1
DETECTING HOUSEHOLD OCCUPANCY
USING ELECTRICITY CONSUMPTION DATA
Rafay Khan
OVERVIEW
1. Project Background and Description
Occupancy detection serves many useful purposes in a vast array of applications, ranging from HVAC and lighting
systems to the smart thermostats available in the comfort of one’s home. Traditionally used methods, such as PIR
sensors combined with reed switches can be error-prone, expensive, and cumbersome. Through electricity
consumption data, digital electricity meters present a novel alternative and an opportunistic method as they are
already present – or about to be installed – in millions of households worldwide. Thus, the installation, use and
maintenance of these smart meters does not impose additional costs on the residents. The opportunistic use of
existing sensors increases the occupancy monitoring capabilities and therefore the acceptance of building
automation systems
2. Project Scope
In this project we aim to illustrate using machine learning methods and techniques in the field of feature engineering
that power consumption data can be a viable predictor of household occupancy. We also aim to investigate whether
a model trained in summer can perform suitably in winter.
3. The Dataset
The ECO (Electricity Consumption and Occupancy) data set is a comprehensive open-source (Creative Commons
License CC BY 4.0) data set for non-intrusive load monitoring and occupancy detection research. It was collected in
6 Swiss households over a period of 8 months. For each of the households, the ECO data set provides: * 1 Hz
aggregate consumption data. Each measurement contains data on current, voltage, and phase shift for each of the
three phases in the household. * 1 Hz plug-level data measured from selected appliances. * Occupancy information
measured through a tablet computer (manual labeling) and a passive infrared sensor (in some of the households).

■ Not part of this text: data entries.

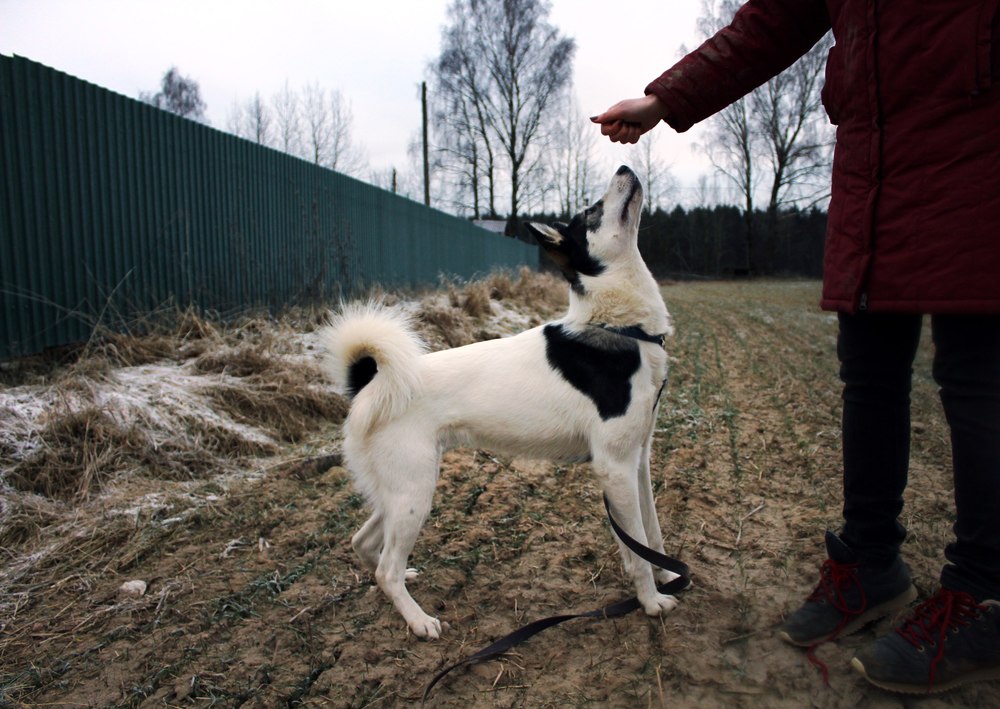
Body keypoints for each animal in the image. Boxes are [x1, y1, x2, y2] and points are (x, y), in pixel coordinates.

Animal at [324, 165, 676, 636]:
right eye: (592, 211)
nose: (624, 168)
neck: (620, 327)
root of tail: (372, 381)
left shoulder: (637, 461)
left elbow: (649, 536)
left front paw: (666, 575)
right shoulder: (614, 466)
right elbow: (637, 546)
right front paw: (650, 602)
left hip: (399, 490)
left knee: (365, 545)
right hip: (415, 492)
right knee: (386, 569)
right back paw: (418, 620)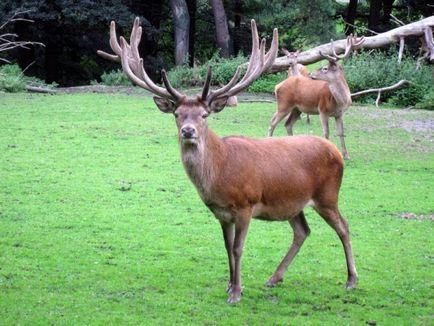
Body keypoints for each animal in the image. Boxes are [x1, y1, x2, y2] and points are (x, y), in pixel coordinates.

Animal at [99, 17, 360, 304]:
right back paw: (274, 277)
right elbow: (226, 247)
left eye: (204, 115)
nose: (187, 131)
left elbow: (237, 248)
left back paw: (351, 280)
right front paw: (230, 285)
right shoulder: (221, 212)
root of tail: (335, 152)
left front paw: (235, 292)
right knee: (303, 231)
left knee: (344, 227)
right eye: (177, 114)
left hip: (327, 195)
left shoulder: (246, 205)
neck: (220, 174)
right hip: (293, 202)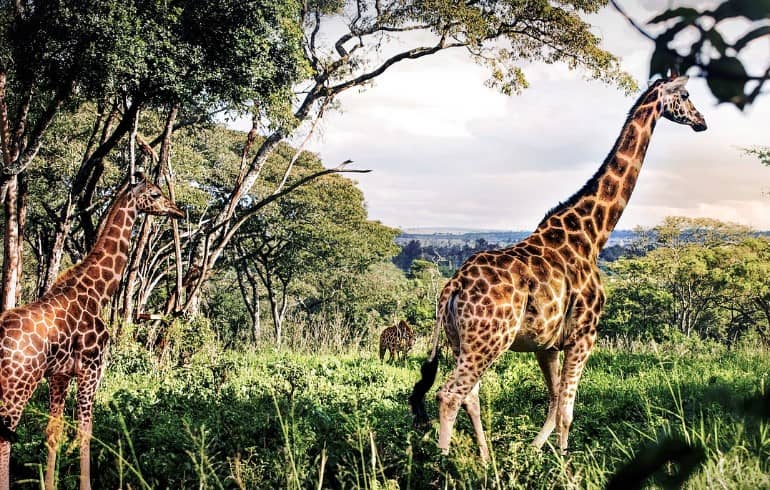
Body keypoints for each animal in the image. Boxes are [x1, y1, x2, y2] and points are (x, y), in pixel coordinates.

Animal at [0, 173, 183, 490]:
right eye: (156, 194)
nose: (178, 211)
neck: (98, 292)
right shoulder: (92, 368)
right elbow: (85, 432)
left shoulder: (59, 375)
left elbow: (54, 430)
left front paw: (50, 484)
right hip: (17, 386)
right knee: (4, 438)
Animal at [408, 73, 708, 460]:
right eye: (685, 95)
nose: (702, 121)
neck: (592, 234)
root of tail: (452, 287)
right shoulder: (585, 335)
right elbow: (567, 409)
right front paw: (564, 463)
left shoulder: (548, 344)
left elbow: (552, 402)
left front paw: (535, 452)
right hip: (489, 340)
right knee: (449, 394)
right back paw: (444, 463)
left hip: (460, 340)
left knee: (470, 396)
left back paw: (486, 460)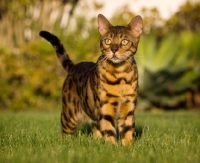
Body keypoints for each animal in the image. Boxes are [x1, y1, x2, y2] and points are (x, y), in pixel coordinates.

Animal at [39, 13, 142, 145]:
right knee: (65, 133)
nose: (113, 49)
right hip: (70, 114)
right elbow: (109, 130)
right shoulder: (105, 107)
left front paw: (128, 147)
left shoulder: (128, 108)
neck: (121, 77)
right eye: (107, 41)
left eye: (124, 41)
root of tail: (74, 66)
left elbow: (128, 131)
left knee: (95, 128)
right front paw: (113, 147)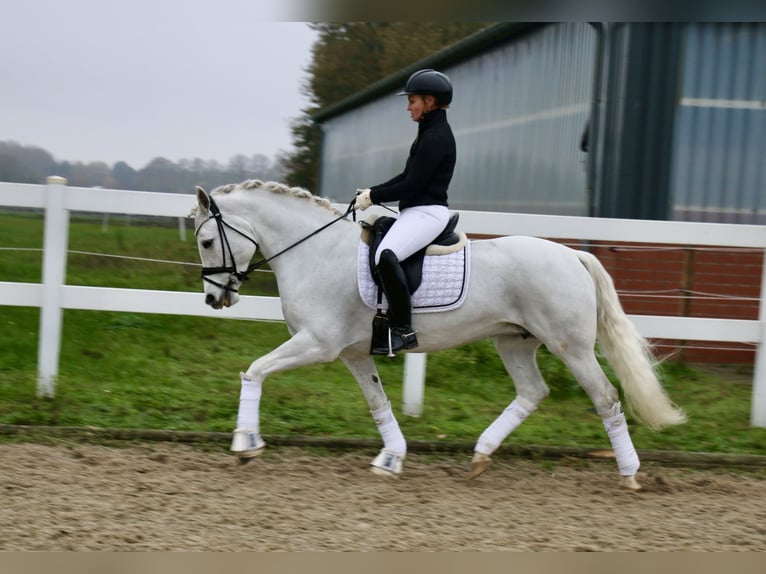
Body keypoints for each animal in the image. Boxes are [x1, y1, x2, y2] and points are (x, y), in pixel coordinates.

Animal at [192, 180, 688, 490]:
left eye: (206, 241)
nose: (214, 298)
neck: (315, 251)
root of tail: (572, 255)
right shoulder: (354, 353)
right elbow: (377, 403)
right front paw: (391, 459)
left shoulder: (318, 343)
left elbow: (254, 372)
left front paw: (245, 444)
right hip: (513, 341)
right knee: (533, 391)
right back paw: (481, 455)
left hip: (572, 347)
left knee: (605, 398)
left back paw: (630, 474)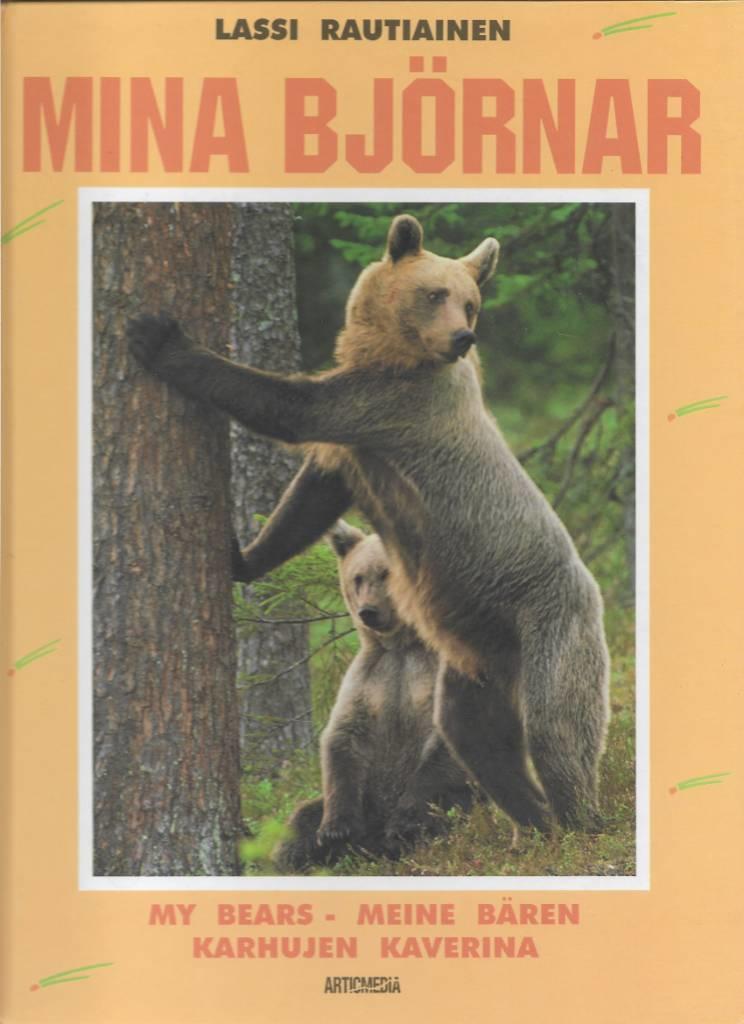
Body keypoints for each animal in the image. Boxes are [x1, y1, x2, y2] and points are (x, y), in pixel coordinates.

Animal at [128, 212, 611, 832]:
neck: (392, 355)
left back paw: (576, 820)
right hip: (474, 655)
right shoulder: (362, 434)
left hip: (550, 622)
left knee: (558, 726)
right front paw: (242, 557)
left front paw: (159, 337)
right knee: (474, 734)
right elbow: (312, 496)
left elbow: (287, 404)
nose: (463, 338)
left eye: (470, 302)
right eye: (436, 294)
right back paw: (533, 822)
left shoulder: (390, 405)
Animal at [274, 520, 474, 872]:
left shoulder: (434, 673)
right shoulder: (369, 679)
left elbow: (445, 742)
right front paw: (336, 830)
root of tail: (370, 848)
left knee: (455, 807)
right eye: (359, 577)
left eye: (386, 574)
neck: (402, 645)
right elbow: (341, 737)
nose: (368, 611)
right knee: (300, 821)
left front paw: (406, 820)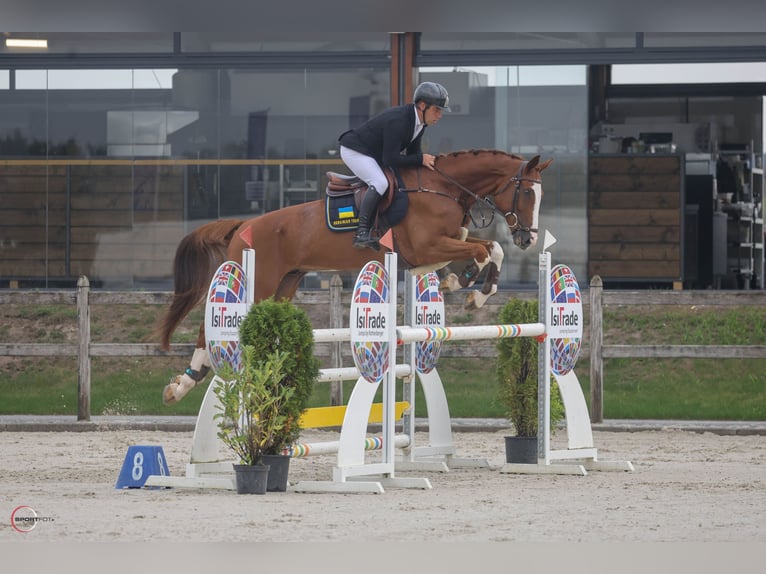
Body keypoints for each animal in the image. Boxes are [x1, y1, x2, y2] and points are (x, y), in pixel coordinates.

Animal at [158, 150, 552, 404]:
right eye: (526, 191)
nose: (529, 239)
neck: (444, 187)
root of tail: (244, 226)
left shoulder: (438, 247)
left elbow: (485, 248)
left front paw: (467, 286)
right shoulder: (428, 247)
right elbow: (486, 249)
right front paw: (473, 289)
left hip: (283, 286)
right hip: (259, 283)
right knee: (207, 328)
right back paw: (182, 384)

Occupancy information is separated by season; summer and winter. Link to the dataset: http://data-
archive.ethz.ch/delivery/DeliveryManagerServlet?dps_pid=IE594964
4. Data Analysis Methods
The following metrics will be generated through this project: accuracy, precision, recall, f1_score, and ROC-AUC
score. The ROC_AUC score is highlighted as we have an imbalanced classification problem. The following models
were utilized in this project: Logistic regression (LR) with cross-validation for tuning of the regularization parameter,
random forest classifier (RF), and tree based gradient boosting classifier (GBC). There was quite a bit of data
preprocessing that had to be done. Since we were dealing with time-series data, we created lag variables. In
addition, aggregate features and appliance data were utilized. The model training/testing methodology was as
follows: step 1: create a single dataframe for each household (summer), step 2: split each household into 80-20
train-validation separately, step 3: combine each household's train split into the overall train dataset, step 4:
combine each household's validation split into the overall validation dataset, step 5: train model on overall train
dataset, step 6: validate model on overall validation dataset, step 7: load all data for winter, and finally, step 8: test
model on winter data
2
5. Results & Conclusion
From this figure we can conclude that the dataset that yielded the highest performance in terms of the metric we deemed
most important, the ROC-AUC score, was the appliance_lagged dataset. This means that the appliance data did play a
role in the detection of occupancy and it was beneficial to include it. The lagged features also enhanced occupancy
detection as is evident from this visualization. We can also see that the performance of the model on summer data was
not that different from winter data, albeit, it was expected that it might perform a little better, since the data was trained
over summer. We successfully achieved the aims of our project.